Задание:
Перепишите записи ниже, заменив «sheet music» на «score», а всё остальное оставьте без изменений. Картинки в ответ не включайте.

Исходные данные:

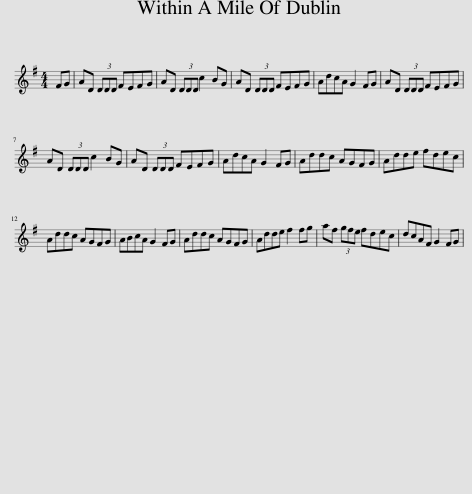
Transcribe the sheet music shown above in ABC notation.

X:1
L:1/8
M:4/4
I:linebreak $
K:G
V:1 treble
V:1
 FG | AD (3DDD FEFG | AD (3DDD c2 BG | AD (3DDD FEFG | AdcA G2 FG | %5
 AD (3DDD FEFG |$ AD (3DDD c2 BG | AD (3DDD FEFG | AdcA G2 FG | Addc AGFG | %10
 Adde fdec |$ Addc AGFG | ABcA G2 FG | Addc AGFG | Adde f2 fg | %15
 af (3gfe fdec | dcAF G2 FG | %17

Ответ к заданию:
Transcribe the score shown above in ABC notation.

X:1
L:1/8
M:4/4
I:linebreak $
K:G
V:1 treble
V:1
 FG | AD (3DDD FEFG | AD (3DDD c2 BG | AD (3DDD FEFG | AdcA G2 FG | %5
 AD (3DDD FEFG |$ AD (3DDD c2 BG | AD (3DDD FEFG | AdcA G2 FG | Addc AGFG | %10
 Adde fdec |$ Addc AGFG | ABcA G2 FG | Addc AGFG | Adde f2 fg | %15
 af (3gfe fdec | dcAF G2 FG | %17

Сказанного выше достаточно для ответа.